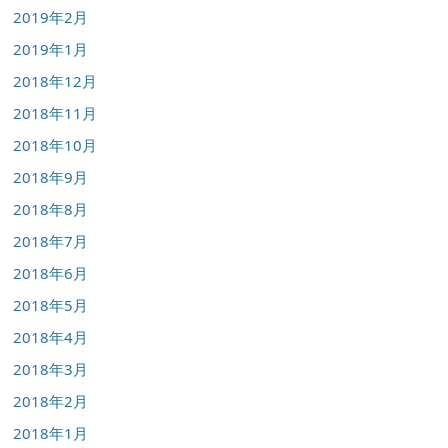
2019年2月
2019年1月
2018年12月
2018年11月
2018年10月
2018年9月
2018年8月
2018年7月
2018年6月
2018年5月
2018年4月
2018年3月
2018年2月
2018年1月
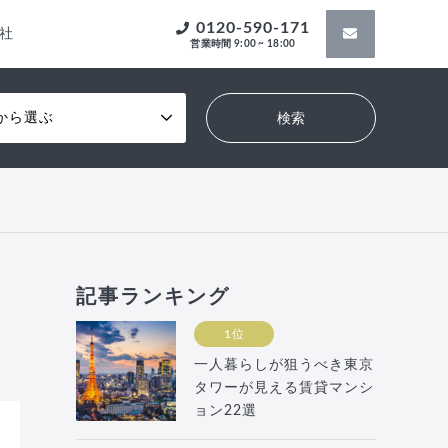
0120-590-171
社
営業時間 9:00 ~ 18:00
から選ぶ
記事ランキング
1位
一人暮らしが狙うべき東京
タワーが見える賃貸マンシ
ョン22選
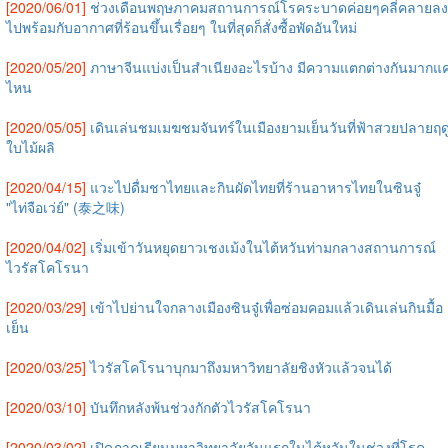
[2020/06/01]
ช่วงเดือนพฤษภาคมสถานการณ์โรคระบาดค่อยๆคลี่คลายลง
ไปพร้อมกับอากาศที่ร้อนขึ้นเรื่อยๆ ในที่สุดก็สั่งซื้อพัดอันใหม่
[2020/05/20]
ภาษาจีนแบ่งเป็นสำเนียงอะไรบ้าง มีความแตกต่างกันมากแค
ไหน
[2020/05/05]
เดินเล่นชมเมฆชมจันทร์ในเมืองยามเย็นวันที่ฟ้าสวยปลายฤด
ใบไม้ผลิ
[2020/04/15]
แวะไปดื่มชาไทยและกินผัดไทยที่ร้านอาหารไทยในซินจู๋
"ไท่จือเว่ย์" (泰之味)
[2020/04/02]
เริ่มเข้าวันหยุดยาวเชงเม้งในไต้หวันท่ามกลางสถานการณ์
ไวรัสโคโรนา
[2020/03/29]
เข้าไปย่านใจกลางเมืองซินจู๋เพื่อซ่อมคอมแล้วเดินเล่นกินมื้อ
เย็น
[2020/03/25]
ไวรัสโคโรนาบุกมาถึงมหาวิทยาลัยชิงหัวแล้วจนได้
[2020/03/10]
บันทึกหลังพ้นช่วงกักตัวไวรัสโคโรนา
[2020/03/02]
เปิดภาคเรียนมหาวิทยาลัยวันแรกในไต้หวันในช่วงที่โรค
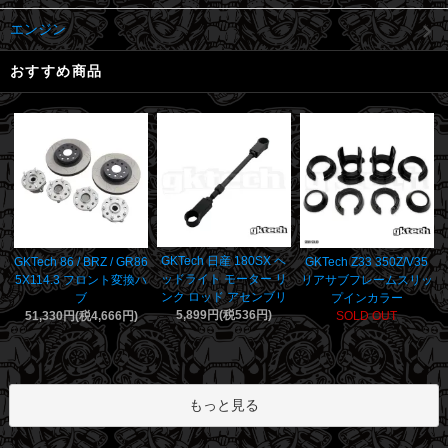
エンジン
おすすめ商品
GKTech 日産 180SX ヘ
GKTech 86 / BRZ / GR86
GKTech Z33 350Z/V35
ッドライト モーター リ
5X114.3 フロント変換ハ
リアサブフレームスリッ
ンク ロッド アセンブリ
ブ
プインカラー
5,899円(税536円)
51,330円(税4,666円)
SOLD OUT
もっと見る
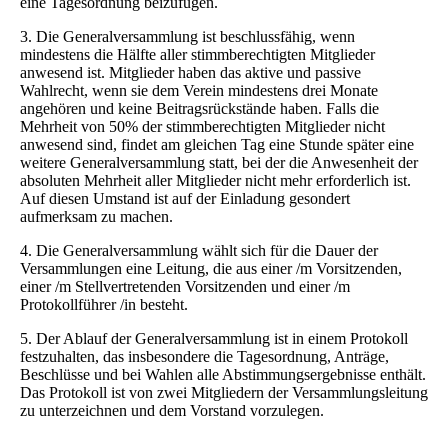
eine Tagesordnung beizufügen.
3. Die Generalversammlung ist beschlussfähig, wenn
mindestens die Hälfte aller stimmberechtigten Mitglieder
anwesend ist. Mitglieder haben das aktive und passive
Wahlrecht, wenn sie dem Verein mindestens drei Monate
angehören und keine Beitragsrückstände haben. Falls die
Mehrheit von 50% der stimmberechtigten Mitglieder nicht
anwesend sind, findet am gleichen Tag eine Stunde später eine
weitere Generalversammlung statt, bei der die Anwesenheit der
absoluten Mehrheit aller Mitglieder nicht mehr erforderlich ist.
Auf diesen Umstand ist auf der Einladung gesondert
aufmerksam zu machen.
4. Die Generalversammlung wählt sich für die Dauer der
Versammlungen eine Leitung, die aus einer /m Vorsitzenden,
einer /m Stellvertretenden Vorsitzenden und einer /m
Protokollführer /in besteht.
5. Der Ablauf der Generalversammlung ist in einem Protokoll
festzuhalten, das insbesondere die Tagesordnung, Anträge,
Beschlüsse und bei Wahlen alle Abstimmungsergebnisse enthält.
Das Protokoll ist von zwei Mitgliedern der Versammlungsleitung
zu unterzeichnen und dem Vorstand vorzulegen.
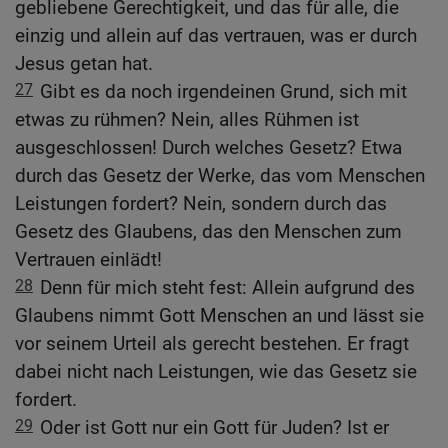
gebliebene Gerechtigkeit, und das für alle, die
einzig und allein auf das vertrauen, was er durch
Jesus getan hat.
27
Gibt es da noch irgendeinen Grund, sich mit
etwas zu rühmen? Nein, alles Rühmen ist
ausgeschlossen! Durch welches Gesetz? Etwa
durch das Gesetz der Werke, das vom Menschen
Leistungen fordert? Nein, sondern durch das
Gesetz des Glaubens, das den Menschen zum
Vertrauen einlädt!
28
Denn für mich steht fest: Allein aufgrund des
Glaubens nimmt Gott Menschen an und lässt sie
vor seinem Urteil als gerecht bestehen. Er fragt
dabei nicht nach Leistungen, wie das Gesetz sie
fordert.
29
Oder ist Gott nur ein Gott für Juden? Ist er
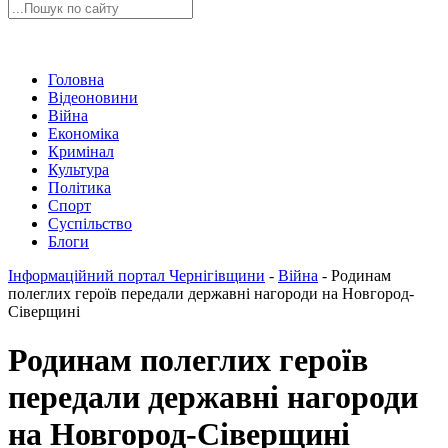
Головна
Відеоновини
Війна
Економіка
Кримінал
Культура
Політика
Спорт
Суспільство
Блоги
Інформаційний портал Чернігівщини
-
Війна
-
Родинам
полеглих героїв передали державні нагороди на Новгород-
Сіверщині
Родинам полеглих героїв
передали державні нагороди
на Новгород-Сіверщині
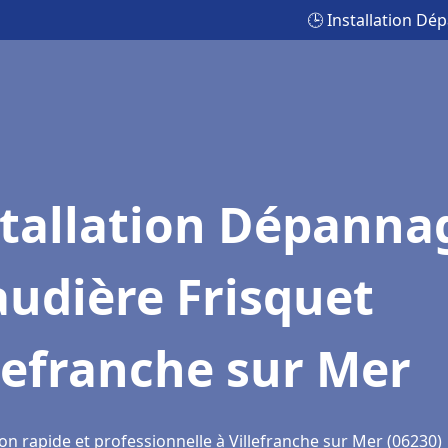
🕒 Installation Dé
stallation Dépanna
udière Frisquet
lefranche sur Mer
on rapide et professionnelle à Villefranche sur Mer (06230)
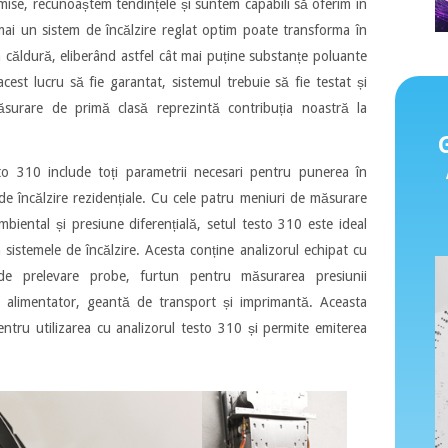
se, recunoaștem tendințele și suntem capabili să oferim în
ai un sistem de încălzire reglat optim poate transforma în
n căldură, eliberând astfel cât mai puține substanțe poluante
cest lucru să fie garantat, sistemul trebuie să fie testat și
ăsurare de primă clasă reprezintă contribuția noastră la
o 310 include toți parametrii necesari pentru punerea în
 de încălzire rezidențiale. Cu cele patru meniuri de măsurare
biental și presiune diferențială, setul testo 310 este ideal
sistemele de încălzire. Acesta conține analizorul echipat cu
 de prelevare probe, furtun pentru măsurarea presiunii
ule, alimentator, geantă de transport și imprimantă. Aceasta
entru utilizarea cu analizorul testo 310 și permite emiterea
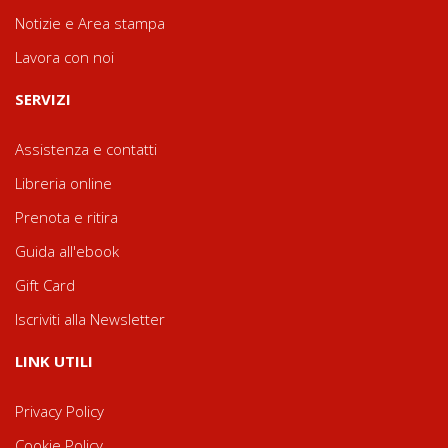
Notizie e Area stampa
Lavora con noi
SERVIZI
Assistenza e contatti
Libreria online
Prenota e ritira
Guida all'ebook
Gift Card
Iscriviti alla Newsletter
LINK UTILI
Privacy Policy
Cookie Policy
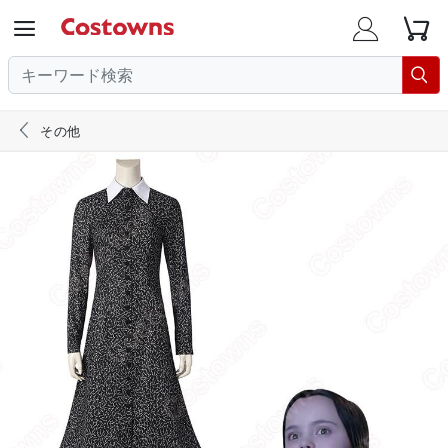





その他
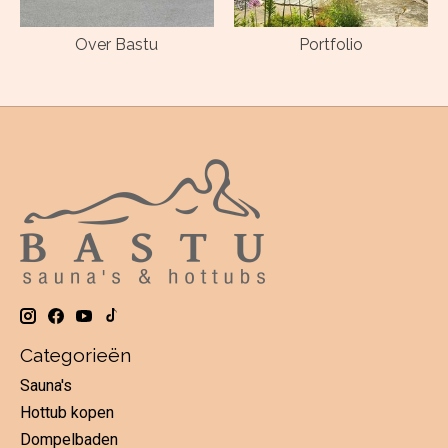
Over Bastu
Portfolio
Categorieën
Sauna's
Hottub kopen
Dompelbaden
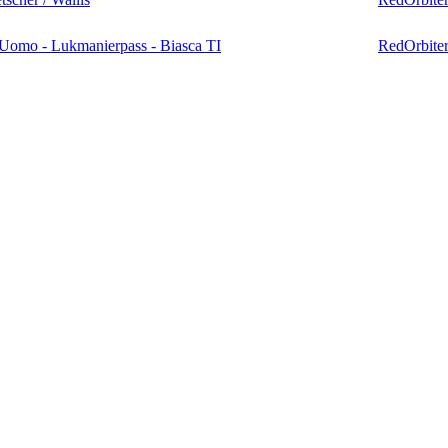
Uomo - Lukmanierpass - Biasca TI
RedOrbite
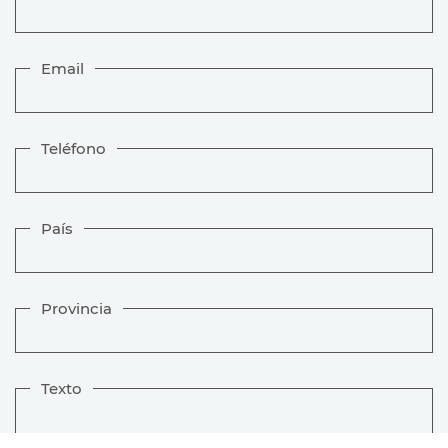
Email
Teléfono
País
Provincia
Texto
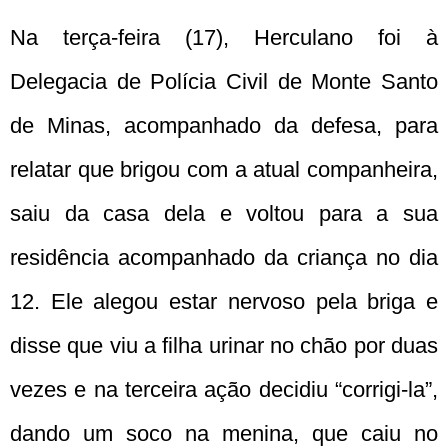
Na terça-feira (17), Herculano foi à
Delegacia de Polícia Civil de Monte Santo
de Minas, acompanhado da defesa, para
relatar que brigou com a atual companheira,
saiu da casa dela e voltou para a sua
residência acompanhado da criança no dia
12. Ele alegou estar nervoso pela briga e
disse que viu a filha urinar no chão por duas
vezes e na terceira ação decidiu “corrigi-la”,
dando um soco na menina, que caiu no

▶ [Exercise]: Identify every line in the data that contains the string "GKTech". Copy each of those lines.

▶ [Written solution]:
GKTech 日産 180SX ヘ
GKTech 86 / BRZ / GR86
GKTech Z33 350Z/V35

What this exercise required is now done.